28 October 2009

Asian Autos, Ford Top Consumer Reports Lists

from the Wall Street Journal

 Ford Motor Co. has weathered the car industry's downturn better than many competitors. Now some analysts think the company has turned the corner so far it could report break-even results for its core North American operations or even an overall profit when it releases third-quarter earnings Nov. 2.

At the heart of Ford's relative success has been its ability to minimize its year-over-year sales declines while taking advantage of its competitors' weakness and grabbing market share.

According to CNW Marketing Research, Ford gained more than five percentage points of U.S. retail market share in the third quarter compared with the same period of 2008, while Detroit rivals General Motors Co. and Chrysler Group LLC lost ground.

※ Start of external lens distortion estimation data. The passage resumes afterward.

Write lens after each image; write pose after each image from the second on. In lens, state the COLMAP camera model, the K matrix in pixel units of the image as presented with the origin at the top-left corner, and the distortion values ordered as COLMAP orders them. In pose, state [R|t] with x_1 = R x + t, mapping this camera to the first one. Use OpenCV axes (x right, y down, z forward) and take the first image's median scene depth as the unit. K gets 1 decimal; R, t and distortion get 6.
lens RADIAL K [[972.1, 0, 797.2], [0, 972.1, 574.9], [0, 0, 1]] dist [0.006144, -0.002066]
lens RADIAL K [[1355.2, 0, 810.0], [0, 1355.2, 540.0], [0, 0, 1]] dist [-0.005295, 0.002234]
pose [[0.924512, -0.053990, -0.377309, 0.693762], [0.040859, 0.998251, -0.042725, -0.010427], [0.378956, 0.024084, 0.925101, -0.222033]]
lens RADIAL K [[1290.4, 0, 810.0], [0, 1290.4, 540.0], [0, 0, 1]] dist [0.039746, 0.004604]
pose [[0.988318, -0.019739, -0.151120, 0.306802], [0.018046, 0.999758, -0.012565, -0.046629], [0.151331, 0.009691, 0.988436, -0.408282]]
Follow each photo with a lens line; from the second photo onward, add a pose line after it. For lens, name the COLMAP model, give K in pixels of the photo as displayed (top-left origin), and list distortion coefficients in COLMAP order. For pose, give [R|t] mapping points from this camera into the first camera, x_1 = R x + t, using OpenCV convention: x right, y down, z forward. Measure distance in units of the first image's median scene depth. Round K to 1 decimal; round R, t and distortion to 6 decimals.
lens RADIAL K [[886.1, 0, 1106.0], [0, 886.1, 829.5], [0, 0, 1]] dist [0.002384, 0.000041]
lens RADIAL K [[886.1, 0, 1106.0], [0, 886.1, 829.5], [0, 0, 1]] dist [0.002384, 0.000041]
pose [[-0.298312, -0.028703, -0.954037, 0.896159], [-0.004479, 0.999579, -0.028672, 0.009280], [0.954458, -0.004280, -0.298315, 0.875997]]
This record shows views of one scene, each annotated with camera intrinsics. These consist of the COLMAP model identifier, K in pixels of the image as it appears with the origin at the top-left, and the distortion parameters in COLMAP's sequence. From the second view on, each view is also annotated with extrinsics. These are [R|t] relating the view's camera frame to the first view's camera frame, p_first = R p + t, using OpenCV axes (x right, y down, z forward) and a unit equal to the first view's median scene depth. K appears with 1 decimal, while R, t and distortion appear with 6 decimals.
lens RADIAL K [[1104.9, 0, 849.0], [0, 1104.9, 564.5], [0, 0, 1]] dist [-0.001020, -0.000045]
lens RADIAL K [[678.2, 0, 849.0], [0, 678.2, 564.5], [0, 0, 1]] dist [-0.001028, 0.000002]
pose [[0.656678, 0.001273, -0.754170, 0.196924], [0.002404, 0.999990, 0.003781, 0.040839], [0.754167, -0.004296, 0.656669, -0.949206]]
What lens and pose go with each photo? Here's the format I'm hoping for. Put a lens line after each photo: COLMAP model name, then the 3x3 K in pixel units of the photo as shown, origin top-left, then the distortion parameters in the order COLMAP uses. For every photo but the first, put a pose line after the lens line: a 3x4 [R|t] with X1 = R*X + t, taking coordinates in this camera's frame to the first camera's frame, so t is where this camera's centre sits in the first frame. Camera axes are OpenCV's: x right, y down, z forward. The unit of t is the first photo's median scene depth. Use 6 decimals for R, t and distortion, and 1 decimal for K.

"The Ford story is that they have taken advantage of the fact that they were sole domestic brand not to take a government bailout and not to file for bankruptcy," said Efraim Levy, an auto-industry stock analyst at Standard & Poor's. "But those benefits will fade in 2010 as the weaker competitors distance themselves from the bankruptcy filings and start to introduce some fresh product."

In the past week, several Wall Street analysts expressed optimism that Ford's North American operations could break even in the third quarter—a significant achievement after several years of steep losses—though they still expect the company to post a loss for its operations overall. One analyst, J.P. Morgan's Himanshu Patel, even forecast a quarterly profit overall at Ford.

"Obviously, I'm very pleased with the progress that we're making all around the world, and our market share is going up in every major market," Ford Executive Chairman William Clay Ford Jr. told reporters last week. "And our products are being very well received." He declined to discuss earnings, citing the quiet period before their release.

Ford continues to benefit from stronger prices for both its new and used cars that should boost results at its wholly owned financing arm, Ford Motor Credit. The trend could help the company reverse large losses accounted for in 2008 at the unit based on anticipated declines in the value of its leased vehicles.

Another positive sign could come in a report expected to be released soon by auto guide Kelly Blue Book. Two Ford vehicles will appear on the list of 2010 model-year vehicles projected to retain the greatest amount of their original retail price after five years of ownership, said a person familiar with the matter. Last year, no Ford car or truck held a spot on the 2009 model-year list.

Ford also is expected to perform well in the influential annual auto-reliability survey by Consumer Reports, due out Tuesday.

In the second quarter, the car maker reported a profit of $2.3 billion, though that came mainly from gains it recorded as part of efforts to restructure its debt. Excluding the gains, Ford would have reported a loss of $424 million, still narrower than a comparable loss of $1.03 billion a year earlier and much better than analysts had expected. The company has lost more than $30 billion since 2006.

The improved results have helped build Chief Executive Alan Mulally's image as a turnaround leader. But Ford still carries a massive debt after borrowed $23.5 billion in 2006 to fund its restructuring. Many on Wall Street are waiting to see how Ford will cut its debt load.

Despite an improved outlook, Ford hasn't revised its profitability forecast, stating the company won't break even or make money until 2011.

A person familiar with the matter at Ford said that even if encouraging signs continue to emerge, Ford may stay conservative about how quickly it can return to sustained moneymaking.